Ok, I’ll filter by one stream (the one that fails on the node, which causes the entire vault service to fail) and include all log levels.

fields @timestamp, @message
| sort @timestamp desc
| filter @logStream="vault-server-2"
| display log

Thank you for taking a look @maxb !

Interesting. Unfortunately I don’t know much about AWS, EKS and AZs to know how it’s supposed to work, but …

This message is repeated well over 100 times throughout the log:

[ERROR] storage.raft: failed to appendEntries to: peer=""{Voter vault-server-0 vault-server-0.vault-server-internal:8201}"" error=""dial tcp: lookup vault-server-0.vault-server-internal on 172.20.0.10:53: no such host""

That seems very wrong to me … if the pod had just gone down and was restarting, it ought to have come back pretty quickly, but instead Kubernetes is effectively claiming there’s no such pod for an extended period of time.

And meanwhile, there’s also a large number of:

[ERROR] storage.raft: failed to make requestVote RPC: target=""{Voter vault-server-1 vault-server-1.vault-server-internal:8201}"" error=""context deadline exceeded""

Which to me hints at there being network issues reaching the vault-server-1 pod or it being somehow under so much load that it can’t even respond to incoming network connections in a timely fashion.
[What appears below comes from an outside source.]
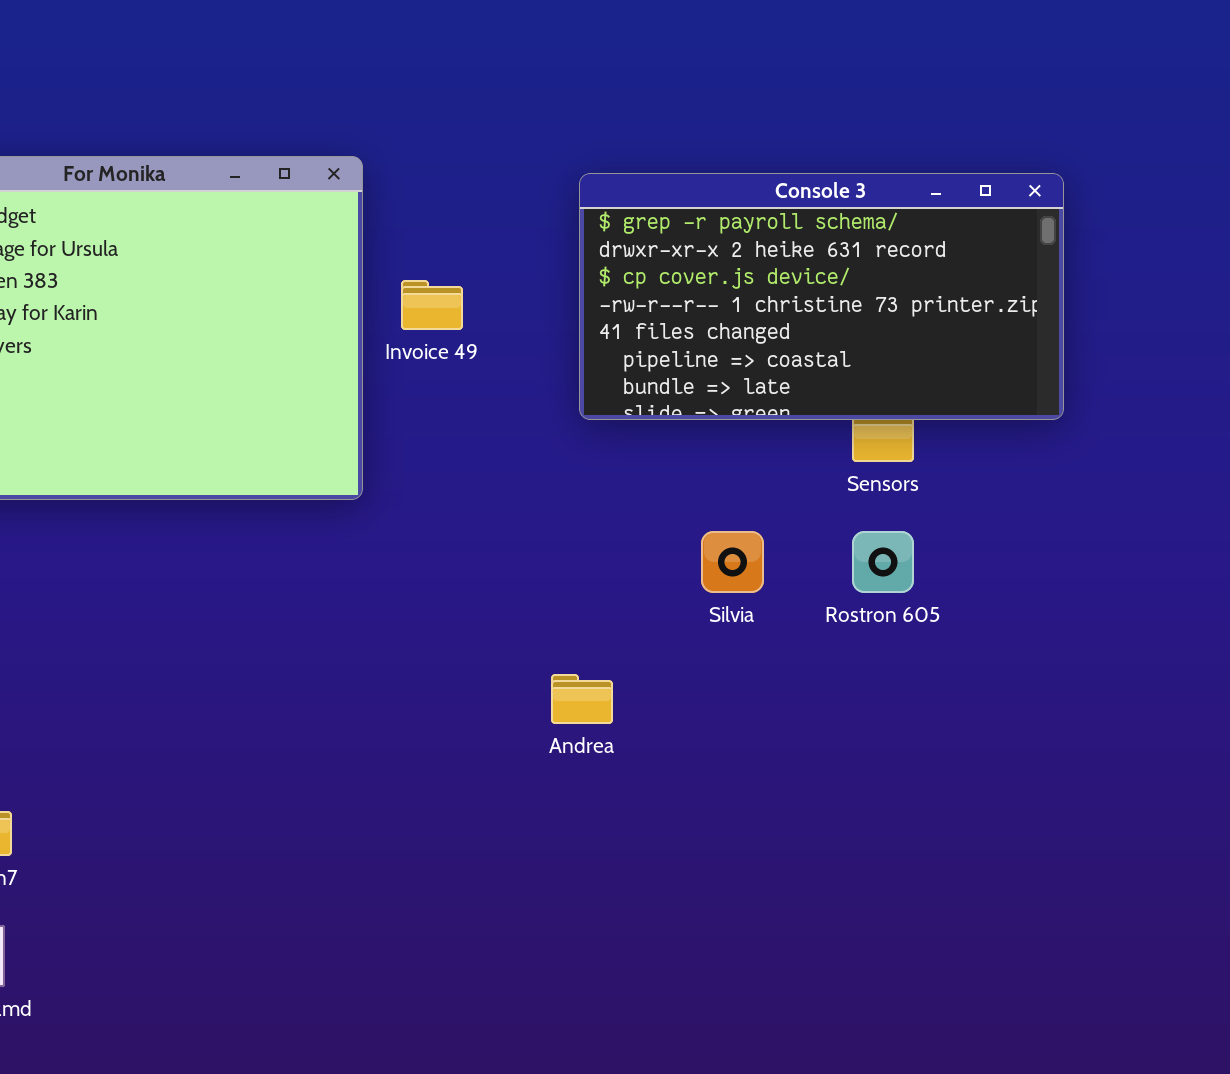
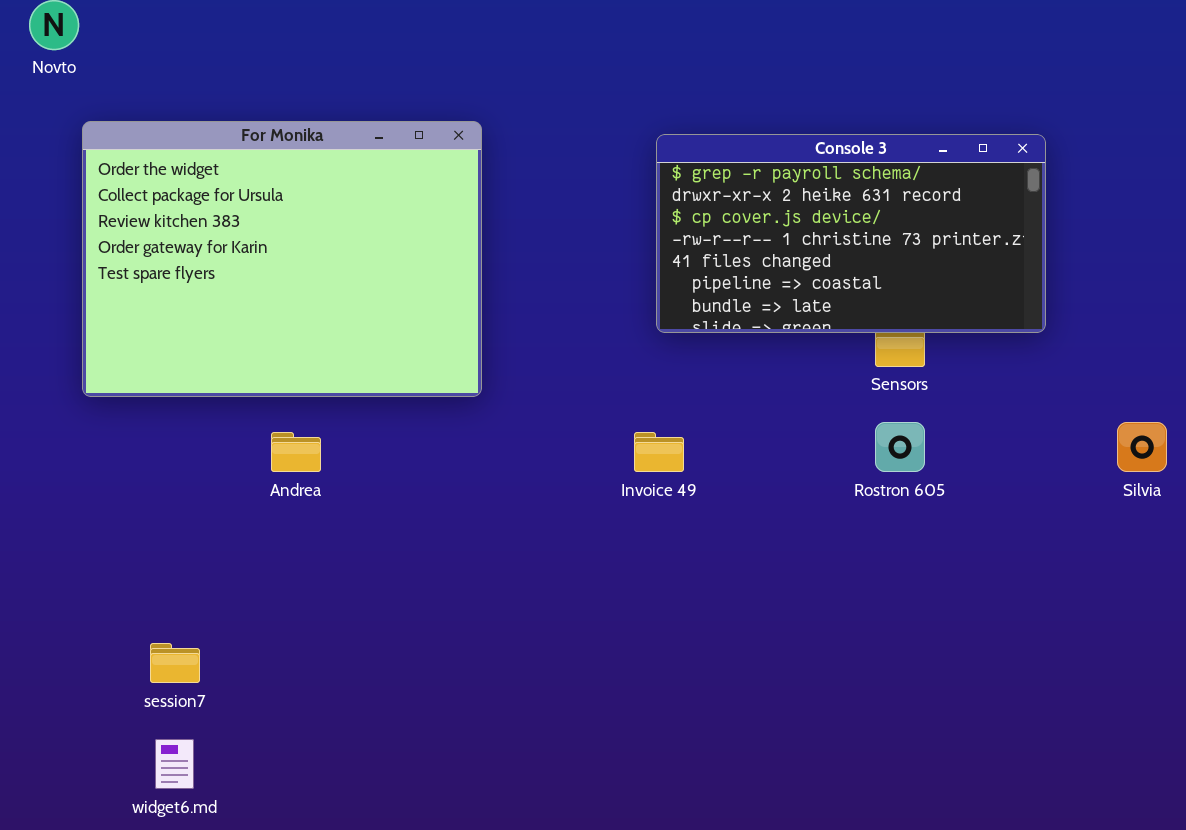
Invoice 49: [401,280,463,330] -> [634,432,684,472], moved
Silvia: [701,531,764,593] -> [1117,422,1167,472], moved
Andrea: [551,674,613,724] -> [271,432,321,472], moved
A Raft cluster of 3 nodes can tolerate a single node failure

According to https://developer.hashicorp.com/vault/docs/internals/integrated-storage#deployment-table

But in my case it doesn’t appear to…

Something is wrong with your setup. I’ve already made my best guess based on the logs shown so far:

Maybe you should try moving all the nodes to one AZ, to confirm or eliminate inter-AZ networking in this environment being flaky.